Hi, I am new to the Forums and need some help from the Pontiac experts. I am a novice mechanic at best, but I am trying to learn as I go. I have a 1973 455 block with 1969 #16 Heads. I was surprised to find that the exhaust port on each end of the Head only has 1 bolt hole for the manifolds (and 2 in the center). Is this correct for these Heads? Has anyone put Headers on these type Heads? Do I need to have a machine shop add another bolt hole on each end to properly bolt up Headers? I found stock 1969 manifolds online (with just 1 bolt hole), but they look small and wouldn't that restrict power? (not looking to race, but would like the 455 to breathe a bit). Any suggestions on how I should proceed? I have heard that #16 Heads were good ones to have and use, is that true? Thanks for any help or suggestions you can offer.


----------



## Pinion head (Jan 3, 2015)

Welcome to the forum. Before addressing exhaust needs, the 16 heads you have may be dated in '69, but will be cast with F or later of '69 dates. These small valve '70 model 16's were for use on certain 70 400 with auto transmission. The tipoff is the non drilled outer bolt holes, and the small valves... similar deal to the '70 model 15's, (which came on the base '70 455 Bonneville engine code YH). Both of these casting number heads will have stock press in studs. I've had quite a few pairs of both off core engines over the years, with the '70 model 15's being fairly strong sellers.

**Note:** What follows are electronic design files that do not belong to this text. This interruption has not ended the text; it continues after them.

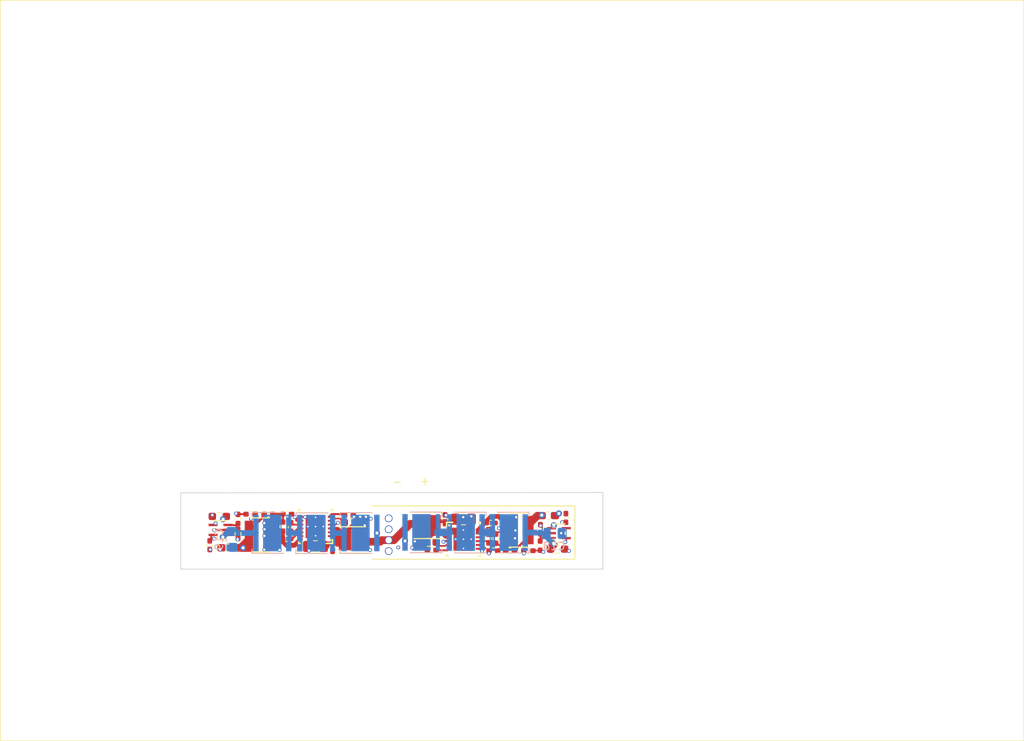
<source format=kicad_pcb>
(kicad_pcb (version 20221018) (generator pcbnew)

  (general
    (thickness 1.6)
  )

  (paper "A4")
  (layers
    (0 "F.Cu" signal)
    (1 "In1.Cu" signal)
    (2 "In2.Cu" signal)
    (31 "B.Cu" signal)
    (32 "B.Adhes" user "B.Adhesive")
    (33 "F.Adhes" user "F.Adhesive")
    (34 "B.Paste" user)
    (35 "F.Paste" user)
    (36 "B.SilkS" user "B.Silkscreen")
    (37 "F.SilkS" user "F.Silkscreen")
    (38 "B.Mask" user)
    (39 "F.Mask" user)
    (40 "Dwgs.User" user "User.Drawings")
    (41 "Cmts.User" user "User.Comments")
    (42 "Eco1.User" user "User.Eco1")
    (43 "Eco2.User" user "User.Eco2")
    (44 "Edge.Cuts" user)
    (45 "Margin" user)
    (46 "B.CrtYd" user "B.Courtyard")
    (47 "F.CrtYd" user "F.Courtyard")
    (48 "B.Fab" user)
    (49 "F.Fab" user)
    (50 "User.1" user)
    (51 "User.2" user)
    (52 "User.3" user)
    (53 "User.4" user)
    (54 "User.5" user)
    (55 "User.6" user)
    (56 "User.7" user)
    (57 "User.8" user)
    (58 "User.9" user)
  )

  (setup
    (stackup
      (layer "F.SilkS" (type "Top Silk Screen"))
      (layer "F.Paste" (type "Top Solder Paste"))
      (layer "F.Mask" (type "Top Solder Mask") (thickness 0.01))
      (layer "F.Cu" (type "copper") (thickness 0.035))
      (layer "dielectric 1" (type "prepreg") (thickness 0.1) (material "FR4") (epsilon_r 4.5) (loss_tangent 0.02))
      (layer "In1.Cu" (type "copper") (thickness 0.035))
      (layer "dielectric 2" (type "core") (thickness 1.24) (material "FR4") (epsilon_r 4.5) (loss_tangent 0.02))
      (layer "In2.Cu" (type "copper") (thickness 0.035))
      (layer "dielectric 3" (type "prepreg") (thickness 0.1) (material "FR4") (epsilon_r 4.5) (loss_tangent 0.02))
      (layer "B.Cu" (type "copper") (thickness 0.035))
      (layer "B.Mask" (type "Bottom Solder Mask") (thickness 0.01))
      (layer "B.Paste" (type "Bottom Solder Paste"))
      (layer "B.SilkS" (type "Bottom Silk Screen"))
      (copper_finish "None")
      (dielectric_constraints no)
    )
    (pad_to_mask_clearance 0)
    (pcbplotparams
      (layerselection 0x00010fc_ffffffff)
      (plot_on_all_layers_selection 0x0000000_00000000)
      (disableapertmacros false)
      (usegerberextensions true)
      (usegerberattributes true)
      (usegerberadvancedattributes true)
      (creategerberjobfile true)
      (dashed_line_dash_ratio 12.000000)
      (dashed_line_gap_ratio 3.000000)
      (svgprecision 6)
      (plotframeref false)
      (viasonmask false)
      (mode 1)
      (useauxorigin false)
      (hpglpennumber 1)
      (hpglpenspeed 20)
      (hpglpendiameter 15.000000)
      (dxfpolygonmode true)
      (dxfimperialunits true)
      (dxfusepcbnewfont true)
      (psnegative false)
      (psa4output false)
      (plotreference true)
      (plotvalue true)
      (plotinvisibletext false)
      (sketchpadsonfab false)
      (subtractmaskfromsilk true)
      (outputformat 1)
      (mirror false)
      (drillshape 0)
      (scaleselection 1)
      (outputdirectory "Gerbers/")
    )
  )

  (net 0 "")
  (net 1 "GND2")
  (net 2 "Net-(U1-VCC)")
  (net 3 "Net-(U1-SS)")
  (net 4 "Net-(C4-Pad2)")
  (net 5 "Net-(U1-BST)")
  (net 6 "Net-(C27-Pad2)")
  (net 7 "Net-(D6-A)")
  (net 8 "Net-(D8-K)")
  (net 9 "Net-(D27-Conn)")
  (net 10 "Net-(U1-FB)")
  (net 11 "Net-(U2-OUT)")
  (net 12 "Net-(U1-RON)")
  (net 13 "Net-(U2-IN-)")
  (net 14 "Net-(D6-K)")
  (net 15 "Net-(D7-K)")
  (net 16 "Net-(D3-Conn)")
  (net 17 "Net-(U3-VIN)")
  (net 18 "Net-(U1-VIN)")
  (net 19 "Net-(U3-SS)")
  (net 20 "Net-(U3-VCC)")
  (net 21 "Net-(U3-BST)")
  (net 22 "Net-(C9-Pad2)")
  (net 23 "Net-(D9-A)")
  (net 24 "Net-(C10-Pad2)")
  (net 25 "Net-(U3-FB)")
  (net 26 "Net-(D2-Conn)")
  (net 27 "Net-(D10-A)")
  (net 28 "Net-(D10-K)")
  (net 29 "Net-(D11-K)")
  (net 30 "Net-(U3-RON)")
  (net 31 "Net-(U4-OUT)")
  (net 32 "Net-(U4-IN-)")

  (footprint "ul_TLV9061IDCKR:DCK5_TEX" (layer "F.Cu") (at 136.271 122.809))

  (footprint "Capacitor_SMD:C_0402_1005Metric_Pad0.74x0.62mm_HandSolder" (layer "F.Cu") (at 90.7796 124.3751 -90))

  (footprint "Resistor_SMD:R_0402_1005Metric_Pad0.72x0.64mm_HandSolder" (layer "F.Cu") (at 94.4626 120.9548 90))

  (footprint "ul_SWPA4030S1R0NT:IND_SWPA4030S_SNL" (layer "F.Cu") (at 97.3836 123.0376))

  (footprint "Capacitor_SMD:C_0603_1608Metric_Pad1.08x0.95mm_HandSolder" (layer "F.Cu") (at 134.8994 120.523))

  (footprint "Capacitor_SMD:C_0402_1005Metric_Pad0.74x0.62mm_HandSolder" (layer "F.Cu") (at 137.1854 120.8278 90))

  (footprint "Capacitor_SMD:C_0402_1005Metric_Pad0.74x0.62mm_HandSolder" (layer "F.Cu") (at 119.7015 124.9934 180))

  (footprint "Resistor_SMD:R_0603_1608Metric_Pad0.98x0.95mm_HandSolder" (layer "F.Cu") (at 136.10155 124.8866))

  (footprint "Capacitor_SMD:C_0402_1005Metric_Pad0.74x0.62mm_HandSolder" (layer "F.Cu") (at 129.921 125.095 180))

  (footprint "ul_SWPA4030S1R0NT:IND_SWPA4030S_SNL" (layer "F.Cu") (at 130.937 122.4026 180))

  (footprint "Wire_holes:WireHole_0p8" (layer "F.Cu") (at 114.0968 120.8786))

  (footprint "Capacitor_SMD:C_0402_1005Metric_Pad0.74x0.62mm_HandSolder" (layer "F.Cu") (at 106.7816 124.6124 -90))

  (footprint "Capacitor_SMD:C_0805_2012Metric_Pad1.18x1.45mm_HandSolder" (layer "F.Cu") (at 123.8289 120.9802))

  (footprint "Capacitor_SMD:C_0402_1005Metric_Pad0.74x0.62mm_HandSolder" (layer "F.Cu") (at 100.7618 123.5456 180))

  (footprint "Resistor_SMD:R_0402_1005Metric_Pad0.72x0.64mm_HandSolder" (layer "F.Cu") (at 128.07515 123.5271 90))

  (footprint "Resistor_SMD:R_0603_1608Metric_Pad0.98x0.95mm_HandSolder" (layer "F.Cu") (at 119.3781 124.0028))

  (footprint (layer "F.Cu") (at 114.0968 125.1458))

  (footprint "Capacitor_SMD:C_0603_1608Metric_Pad1.08x0.95mm_HandSolder" (layer "F.Cu") (at 93.1672 124.714 180))

  (footprint "Resistor_SMD:R_0402_1005Metric_Pad0.72x0.64mm_HandSolder" (layer "F.Cu") (at 133.86635 122.2958 -90))

  (footprint "ul_SWPA3015S4R7MT:IND_SWPA3015S_SNL" (layer "F.Cu") (at 119.1133 121.793 180))

  (footprint "Resistor_SMD:R_0402_1005Metric_Pad0.72x0.64mm_HandSolder" (layer "F.Cu") (at 96.0982 120.3298))

  (footprint "Capacitor_SMD:C_0402_1005Metric_Pad0.74x0.62mm_HandSolder" (layer "F.Cu") (at 127.10995 123.5063 90))

  (footprint "Resistor_SMD:R_0402_1005Metric_Pad0.72x0.64mm_HandSolder" (layer "F.Cu") (at 94.4626 122.8852 90))

  (footprint "ul_TLV9061IDCKR:DCK5_TEX" (layer "F.Cu") (at 92.1766 122.387601 180))

  (footprint "Resistor_SMD:R_0402_1005Metric_Pad0.72x0.64mm_HandSolder" (layer "F.Cu") (at 100.3146 121.9554 -90))

  (footprint "Capacitor_SMD:C_0402_1005Metric_Pad0.74x0.62mm_HandSolder" (layer "F.Cu") (at 127.3723 121.4882 180))

  (footprint "Capacitor_SMD:C_0402_1005Metric_Pad0.74x0.62mm_HandSolder" (layer "F.Cu") (at 108.9152 120.4976))

  (footprint "ul_LM5160ADNTR:DNT0012B" (layer "F.Cu") (at 123.838351 123.5974))

  (footprint "Resistor_SMD:R_0402_1005Metric_Pad0.72x0.64mm_HandSolder" (layer "F.Cu") (at 132.2953 125.095 180))

  (footprint "ul_SWPA3015S4R7MT:IND_SWPA3015S_SNL" (layer "F.Cu") (at 109.347 123.698))

  (footprint "Wire_holes:WireHole_0p8" (layer "F.Cu") (at 114.0968 122.301))

  (footprint "Resistor_SMD:R_0402_1005Metric_Pad0.72x0.64mm_HandSolder" (layer "F.Cu") (at 133.8326 124.4346 -90))

  (footprint "Capacitor_SMD:C_0402_1005Metric_Pad0.74x0.62mm_HandSolder" (layer "F.Cu") (at 98.435 120.3298))

  (footprint "Capacitor_SMD:C_0805_2012Metric_Pad1.18x1.45mm_HandSolder" (layer "F.Cu") (at 104.5503 124.5362 180))

  (footprint "Capacitor_SMD:C_0402_1005Metric_Pad0.74x0.62mm_HandSolder" (layer "F.Cu") (at 127.7366 125.095 180))

  (footprint "ul_LM5160ADNTR:DNT0012B" (layer "F.Cu") (at 104.5718 121.9454 180))

  (footprint "Resistor_SMD:R_0603_1608Metric_Pad0.98x0.95mm_HandSolder" (layer "F.Cu") (at 92.0242 120.6246 180))

  (footprint "Capacitor_SMD:C_0402_1005Metric_Pad0.74x0.62mm_HandSolder" (layer "F.Cu") (at 121.4374 120.9889 90))

  (footprint "Capacitor_SMD:C_0402_1005Metric_Pad0.74x0.62mm_HandSolder" (layer "F.Cu") (at 101.3714 122.0216 -90))

  (footprint "Capacitor_SMD:C_0402_1005Metric_Pad0.74x0.62mm_HandSolder" (layer "F.Cu") (at 100.8734 120.3298))

  (footprint "Wire_holes:WireHole_0p8" (layer "F.Cu") (at 114.0968 123.7234))

  (footprint "Resistor_SMD:R_0603_1608Metric_Pad0.98x0.95mm_HandSolder" (layer "F.Cu") (at 109.2181 121.412 180))

  (footprint "LED_SMD:LED_Cree-XHP50_6V" (layer "B.Cu") (at 118.3644 122.7072 180))

  (footprint "LED_SMD:LED_Cree-XHP50_6V" (layer "B.Cu") (at 124.1294 122.7326 180))

  (footprint "Capacitor_SMD:C_0805_2012Metric_Pad1.18x1.45mm_HandSolder" (layer "B.Cu") (at 135.6575 122.8344))

  (footprint "LED_SMD:LED_Cree-XHP50_6V" (layer "B.Cu") (at 104.6484 122.8092))

  (footprint "Capacitor_SMD:C_0805_2012Metric_Pad1.18x1.45mm_HandSolder" (layer "B.Cu")
    (tstamp 7702fdde-6c4c-4bfb-8ec7-3fc2b35f13d3)
    (at 93.6752 123.6218 -90)
    (descr "Capacitor SMD 0805 (2012 Metric), square (rectangular) end terminal, IPC_7351 nominal with elongated pad for handsoldering. (Body size source: IPC-SM-782 page 76, https://www.pcb-3d.com/wordpress/wp-content/uploads/ipc-sm-782a_amendment_1_and_2.pdf, https://docs.google.com/spreadsheets/d/1BsfQQcO9C6DZCsRaXUlFlo91Tg2WpOkGARC1WS5S8t0/edit?usp=sharing), generated with kicad-footprint-generator")
    (tags "capacitor handsolder")
    (property "Sheetfile" "BANO_StepDown_LM5160_Total_Duplicate.kicad_sch")
    (property "Sheetname" "")
    (property "ki_description" "Unpolarized capacitor")
    (property "ki_keywords" "cap capacitor")
    (path "/6e569409-cf90-4592-b771-5c4e72d51ba7")
    (attr smd)
    (fp_text reference "C19" (at 0 1.68 90) (layer "B.SilkS")
        (effects (font (size 1 1) (thickness 0.15)) (justify mirror))
      (tstamp c57ac93c-8801-4714-a174-4790ea8ac9af)
    )
    (fp_text value "C" (at 0 -1.68 90) (layer "B.Fab")
        (effects (font (size 1 1) (thickness 0.15)) (justify mirror))
      (tstamp c7455c20-7399-4020-9542-dba8294a851e)
    )
    (fp_text user "${REFERENCE}" (at 0 0 90) (layer "B.Fab")
        (effects (font (size 0.5 0.5) (thickness 0.08)) (justify mirror))
      (tstamp 51bc238e-b60d-42c5-a4fc-6807755c366e)
    )
    (fp_line (start -0.261252 -0.735) (end 0.261252 -0.735)
      (stroke (width 0.12) (type solid)) (layer "B.SilkS") (tstamp 9275c3b1-87ce-4b2d-a99f-a34b3cf197ff))
    (fp_line (start -0.261252 0.735) (end 0.261252 0.735)
      (stroke (width 0.12) (type solid)) (layer "B.SilkS") (tstamp 3088000a-961b-428c-9466-15d5f3b8498b))
    (fp_line (start -1.88 -0.98) (end -1.88 0.98)
      (stroke (width 0.05) (type solid)) (layer "B.CrtYd") (tstamp d5976de9-9e30-45be-a947-bb23e4bfa999))
    (fp_line (start -1.88 0.98) (end 1.88 0.98)
      (stroke (width 0.05) (type solid)) (layer "B.CrtYd") (tstamp 71aa2d8b-94ca-4ba7-ade3-c1635b74afda))
    (fp_line (start 1.88 -0.98) (end -1.88 -0.98)
      (stroke (width 0.05) (type solid)) (layer "B.CrtYd") (tstamp 3113cc70-f3ad-4cb3-b9c7-2634c2cbd46b))
    (fp_line (start 1.88 0.98) (end 1.88 -0.98)
      (stroke (width 0.05) (type solid)) (layer "B.CrtYd") (tstamp 1d3d81b7-9d9b-485f-afb1-0839465a407f))
    (fp_line (start -1 -0.625) (end -1 0.625)
      (stroke (width 0.1) (type solid)) (layer "B.Fab") (tstamp d5ff6ca4-8daf-4062-8be4-ee301d20ba33))
    (fp_line (start -1 0.625) (end 1 0.625)
      (stroke (width 0.1) (type solid)) (layer "B.Fab") (tstamp 05d6799b-de04-466f-93a2-402280e467ae))
    (fp_line (start 1 -0.625) (end -1 -0.625)
      (stroke (width 0.1) (type solid)) (layer "B.Fab") (tstamp fef09076-1c46-45de-8e6a-aba7015
... [73163 chars truncated]
</source>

Big valve 16's were used on '68 400 4bbl and 428 4 bbl engines, and contrary to Pete's well copied Pontiac book, they were NOT used on '69 model 400 or 428's. 428 oem pistons originally had 4 valve reliefs with a small dish, so CR using the same year 400 4bbl head would be tolerable on base premium fuel. You could spend quite a bit of funds modifying the small valve 16's, valve seat and port work, adding new 2.11/1.77 valves, screw in studs, drilling and tapping for the extra exhaust holes, OR you could simply pick up a set of 6x-4 heads and have them milled slightly. The 6x or 5C heads will actually have better stock flow characteristics. 

What cyl head you need will depend a lot on pump gas availabilty and on the rebuild of the 428 and what pistons you choose. A good part of the country does not have 93 octane pump gas, and with 91 octane being the highest octane pump fuel avail, it pays to plan accordingly in a cast iron head performance build.

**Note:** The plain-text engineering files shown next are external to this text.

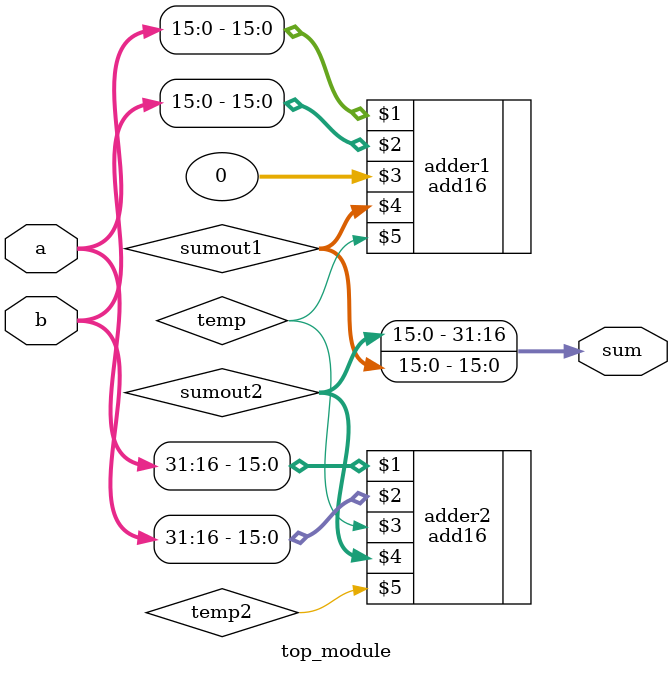
<source format=v>
module top_module(
    input [31:0] a,
    input [31:0] b,
    output [31:0] sum
);
    wire [15:0] sumout1,sumout2;
    wire temp,temp2;
    
    add16 adder1(a[15:0],b[15:0],0,sumout1,temp);
    add16 adder2(a[31:16],b[31:16],temp,sumout2,temp2);
    
    assign sum = {sumout2,sumout1};

endmodule

</source>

Have you had the 428 block ck with a dial bore gauge? Had the crank miked? By doing so, will know what you have, if the 428 is just acore. There are a lot of different ways to go with a 428 core. I've had 428s built for restoration use, as well as having '69 428 YH code blocks built with 455 cranks. One of my favorite previous builds uses an offset ground 4" crank, a 455 block, and ported milled 7k3 heads for a very strong pump gas friendly 451.


----------



## Rukee (Feb 8, 2007)

Welcome to the forums!! :cheers


----------